Chinese have made about 660,000 visits to Taiwan since restrictions were largely relaxed on such visits last July, Minister of Transportation and Communications Mao Chih-kuo (毛治國) said.
Mao said it took Japan five years to realize its goal of attracting 650,000 Chinese tourists a year and South Korea seven years to attain the goal of luring 700,000 Chinese visits each year.
Malaysia managed to attract 680,000 Chinese tourists in the 18th year of its market opening and the number of annual Chinese tourist arrivals to Thailand and Singapore didn’t break the 600,000 mark until after 10 and 12 years, respectively, he said.
In the first six months of this year, Chinese citizens made 472,425 visits to Taiwan, up 260 percent from the same period last year. Of the visits, 312,438 were tourist trips.
In contrast, Mao said, the number of Chinese visitors to South Korea only registered a 0.2 percent increase while the numbers of Chinese tourist arrivals in Singapore and Thailand all posted double-digit declines.
The total number of Chinese visitors to Taiwan is expected to reach between 700,000 and 900,000 this year, of which the number of sightseeing trips is expected to break the 600,000 mark, Mao said.

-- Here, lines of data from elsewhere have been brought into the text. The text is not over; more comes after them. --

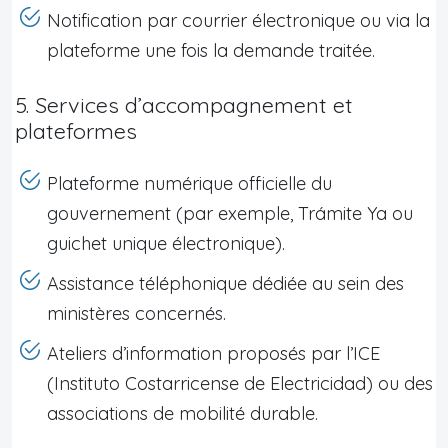
Notification par courrier électronique ou via la
plateforme une fois la demande traitée.
5. Services d’accompagnement et
plateformes
Plateforme numérique officielle du
gouvernement (par exemple, Trámite Ya ou
guichet unique électronique).
Assistance téléphonique dédiée au sein des
ministères concernés.
Ateliers d’information proposés par l’ICE
(Instituto Costarricense de Electricidad) ou des
associations de mobilité durable.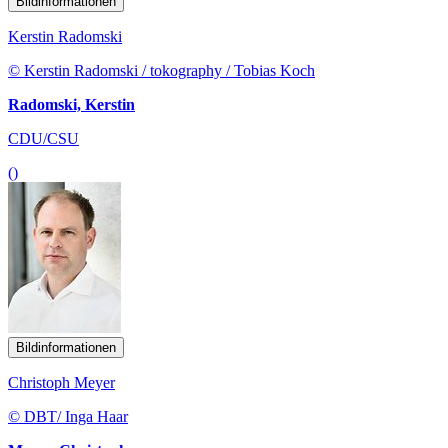
Bildinformationen
Kerstin Radomski
© Kerstin Radomski / tokography / Tobias Koch
Radomski, Kerstin
CDU/CSU
()
Bildinformationen
Christoph Meyer
© DBT/ Inga Haar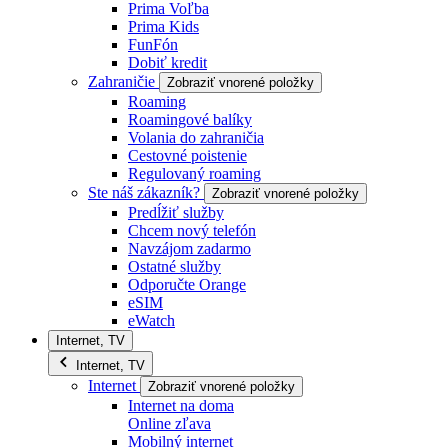
Prima Voľba
Prima Kids
FunFón
Dobiť kredit
Zahraničie
Zobraziť vnorené položky
Roaming
Roamingové balíky
Volania do zahraničia
Cestovné poistenie
Regulovaný roaming
Ste náš zákazník?
Zobraziť vnorené položky
Predĺžiť služby
Chcem nový telefón
Navzájom zadarmo
Ostatné služby
Odporučte Orange
eSIM
eWatch
Internet, TV
Internet, TV
Internet
Zobraziť vnorené položky
Internet na doma
Online zľava
Mobilný internet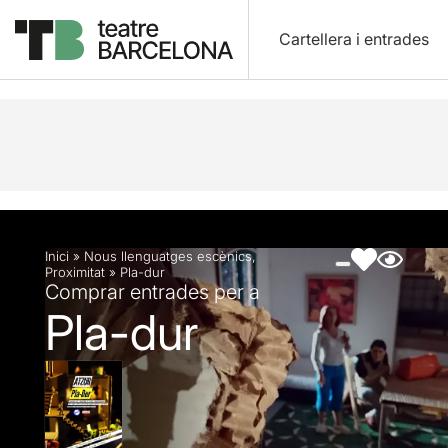
Cartellera i entrades
Descripció
Fitxa artística
Fotos i vídeos
Inici
»
Nous llenguatges escènics
,
Proximitat
»
Pla-dur
Comprar entrades per a
Pla-dur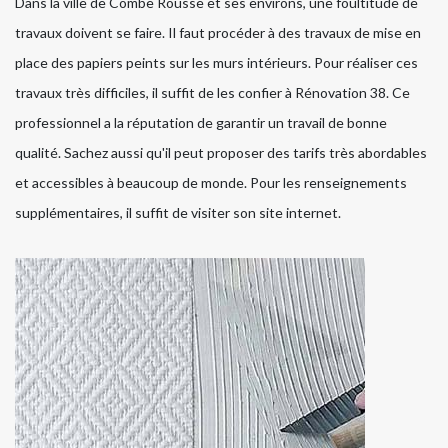
Dans la ville de Combe Rousse et ses environs, une foultitude de
travaux doivent se faire. Il faut procéder à des travaux de mise en
place des papiers peints sur les murs intérieurs. Pour réaliser ces
travaux très difficiles, il suffit de les confier à Rénovation 38. Ce
professionnel a la réputation de garantir un travail de bonne
qualité. Sachez aussi qu'il peut proposer des tarifs très abordables
et accessibles à beaucoup de monde. Pour les renseignements
supplémentaires, il suffit de visiter son site internet.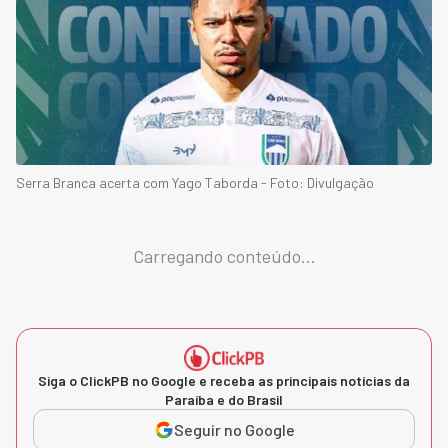
Serra Branca acerta com Yago Taborda - Foto: Divulgação
Carregando conteúdo...
Siga o ClickPB no Google e receba as principais notícias da
Paraíba e do Brasil
Seguir no Google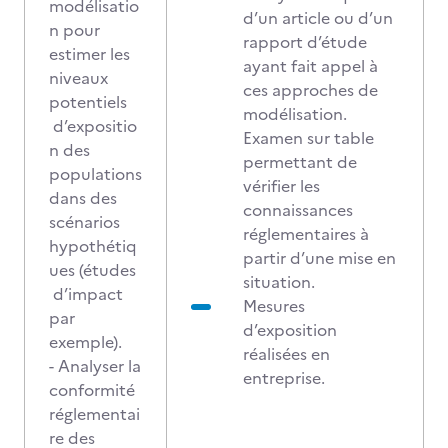
modélisatio
d’un article ou d’un
n pour
rapport d’étude
estimer les
ayant fait appel à
niveaux
ces approches de
potentiels
modélisation.
d’expositio
Examen sur table
n des
permettant de
populations
vérifier les
dans des
connaissances
scénarios
réglementaires à
hypothétiq
partir d’une mise en
ues (études
situation.
d’impact
Mesures
par
d’exposition
exemple).
réalisées en
- Analyser la
entreprise.
conformité
réglementai
re des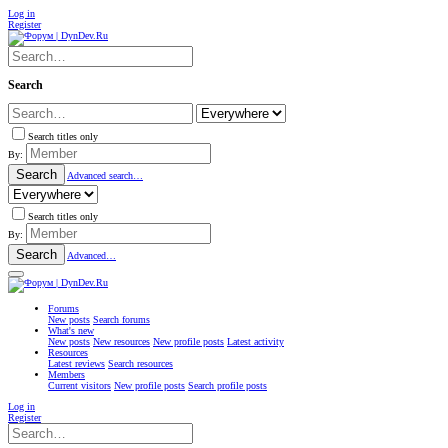
Log in
Register
Search
Search titles only
By:
Search
Advanced search…
Search titles only
By:
Search
Advanced…
Forums
New posts
Search forums
What's new
New posts
New resources
New profile posts
Latest activity
Resources
Latest reviews
Search resources
Members
Current visitors
New profile posts
Search profile posts
Log in
Register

Citing the results of a recent survey, Mao said Chinese visitors, including those in Taiwan on business, spend an average of US$231.1 in the country per person per day. If each of them stays an average of seven days in Taiwan on each visit, they are expected to contribute NT$35.2 billion (US$1.07 billion) in foreign exchange revenue to Taiwan annually.
Survey results also show that the per capita daily spending of Chinese who are here as tourists tops an average of US$295, bringing in an estimated NT$25.2 billion in revenues.
Adding that Tourism Bureau Director-General Janice Lai (賴瑟珍) is now heading a delegation of travel promoters on a visit in Beijing, Mao said the group would seek measures to ensure steady qualitative and quantitative growth in cross-strait travel.
Taiwanese authorities in April this year had temporarily increased the quota on Chinese visitors to 5,000 a day in response to growing demand for the May 1 Labor Day holidays, but the number dropped sharply last month.
Tourism officials attributed the decline to concerns over swine flu.